Tra le notizie arrivate dal vertice NATO c’è il trasferimento degli F-16 in Ucraina. Cosa rappresenta questa decisione e cosa implica materialmente?

"Il trasferimento degli F-16 rappresenta la determinazione del mondo, a parte poche autocrazie amiche di Mosca, a continuare in maniera tangibile a supportare l’Ucraina. La decisione è in linea con quanto fatto sinora da tanti Paesi e non credo che determinerà implicazioni di natura geopolitica. Alcuni hanno paventato conseguenze disastrose per l'equilibrio mondiale in quanto Mosca percepirebbe l'impiego di questi aerei come coinvolgimento diretto nel conflitto dei Paesi donatori, ma non è così. Gli aerei saranno pilotati da piloti ucraini e opererebbero da basi ucraine, quindi rimane una questione bilaterale tra Russia e Ucraina".

Come può cambiare la guerra in Ucraina con la presenza degli F-16 sul suo territorio?

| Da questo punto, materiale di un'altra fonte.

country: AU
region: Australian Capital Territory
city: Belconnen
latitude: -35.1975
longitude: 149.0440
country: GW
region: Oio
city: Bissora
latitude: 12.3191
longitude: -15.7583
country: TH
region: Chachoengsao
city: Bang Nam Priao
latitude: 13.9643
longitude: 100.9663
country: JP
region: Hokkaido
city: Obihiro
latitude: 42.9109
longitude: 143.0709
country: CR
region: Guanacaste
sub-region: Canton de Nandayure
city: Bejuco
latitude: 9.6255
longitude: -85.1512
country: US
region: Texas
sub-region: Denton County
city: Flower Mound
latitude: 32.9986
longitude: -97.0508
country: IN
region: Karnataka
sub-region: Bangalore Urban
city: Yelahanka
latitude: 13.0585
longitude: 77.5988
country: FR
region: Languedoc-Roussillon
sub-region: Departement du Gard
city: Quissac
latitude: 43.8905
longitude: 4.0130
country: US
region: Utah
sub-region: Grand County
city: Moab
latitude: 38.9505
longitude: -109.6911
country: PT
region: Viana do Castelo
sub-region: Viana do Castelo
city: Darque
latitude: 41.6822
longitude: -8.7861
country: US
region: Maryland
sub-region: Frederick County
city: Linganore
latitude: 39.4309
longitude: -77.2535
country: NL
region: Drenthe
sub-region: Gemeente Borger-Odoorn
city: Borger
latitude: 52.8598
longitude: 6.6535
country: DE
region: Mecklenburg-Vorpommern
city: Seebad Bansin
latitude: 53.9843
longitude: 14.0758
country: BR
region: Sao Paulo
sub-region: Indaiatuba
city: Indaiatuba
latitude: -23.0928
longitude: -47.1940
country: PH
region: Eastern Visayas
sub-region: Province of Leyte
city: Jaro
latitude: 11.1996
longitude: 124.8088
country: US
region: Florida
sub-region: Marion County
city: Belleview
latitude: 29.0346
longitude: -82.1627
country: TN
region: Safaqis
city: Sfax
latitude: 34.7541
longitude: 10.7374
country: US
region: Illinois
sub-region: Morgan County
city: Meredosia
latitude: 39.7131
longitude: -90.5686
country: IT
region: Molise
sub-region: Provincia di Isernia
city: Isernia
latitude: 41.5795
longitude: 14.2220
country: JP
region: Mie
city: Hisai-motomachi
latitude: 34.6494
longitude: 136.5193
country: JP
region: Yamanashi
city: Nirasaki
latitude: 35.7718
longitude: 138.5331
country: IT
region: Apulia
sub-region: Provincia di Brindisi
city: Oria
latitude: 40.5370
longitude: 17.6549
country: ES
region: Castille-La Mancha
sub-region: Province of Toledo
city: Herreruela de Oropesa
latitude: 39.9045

"Gli aerei F-16, ma non solo quelli stando alle dichiarazioni di alcuni Paesi come ad esempio la Svezia che ha preannunciato il trasferimento all’Ucraina di cacciabombardieri Gripen, consentirà a Kiev di colmare alcune carenze capacitive in termini di difesa aerea e di attacco al suolo. Più in generale gli aiuti militari che continuano a giungere, hanno lo scopo di fermare l'attuale sforzo offensivo russo e di consentire una eventuale ulteriore controffensiva ucraina che però, mi sento di dire, non potrà essere condotta in tempi brevi. Kiev necessita di soldati addestrati e dell'integrazione dei nuovi pacchetti di aiuti nell’ambito della sua organizzazione militare prima di poter provare a cambiare le sorti del conflitto".

Come crede potrebbe rispondere Mosca?

"Continuerà la sua guerra di aggressione ma con maggiori difficoltà dovendo affrontare questa ulteriore minaccia nelle mani di una nazione che la Federazione Russa a partire dall’aggressione del 2022 pensava di poter sottomettere in poche settimane. Invece sono trascorsi quasi due anni e mezzo e Mosca non ha ancora ottenuto quanto sperato, anzi: l'Ucraina si sente sempre più europea e la NATO si è ricompattata accogliendo due nuovi membri tradizionalmente neutrali come Svezia e Finlandia. Se vuole vincere la guerra, la Federazione Russa dovrà gonfiare sempre di più un'economia di guerra che a lungo andare potrebbe provocare un collasso interno già sperimentato con la disgregazione dell'URSS. Il suo PIL sembra crescere, ma è drogato dalle spese militari e quindi non implica un vero e proprio miglioramento della situazione, con possibili conseguenze nefaste nel tessuto sociale anche se al momento non sembrano essere percepibili ed evidenti. Molto dipenderà dagli aiuti diretti ed indiretti della Cina e degli altri, pochi, Paesi amici come l’Iran e la Corea del Nord".

Quali le implicazioni con la Russia? C’è il rischio concreto di uno scontro NATO/Mosca?

"Il confronto tra Russia e NATO è già nuovamente in atto. La Russia per la NATO è nuovamente una minaccia, così come la Cina viene definita una sfida. Al momento non ci sono però elementi tangibili per prevedere uno scontro diretto. D’altro canto la storia ci insegna che dalle situazioni di crisi potrebbero scaturire conseguenze imprevedibili. La domanda è se siamo disposti ad accettare quel rischio. Credo che sia necessario poiché l’alternativa sarebbe accettare passivamente che un Paese ne occupi un altro con la forza brutale, colpendo scientemente obiettivi civili come recentemente avvenuto all'ospedale pediatrico di Kiev, calpestando il diritto internazionale e applicando la legge della giungla. Come la storia insegna, dobbiamo essere consapevoli del fatto che ciò che oggi sta accadendo in Ucraina domani potrebbe accadere a noi. Siamo veramente disposti a chiudere vigliaccamente gli occhi?".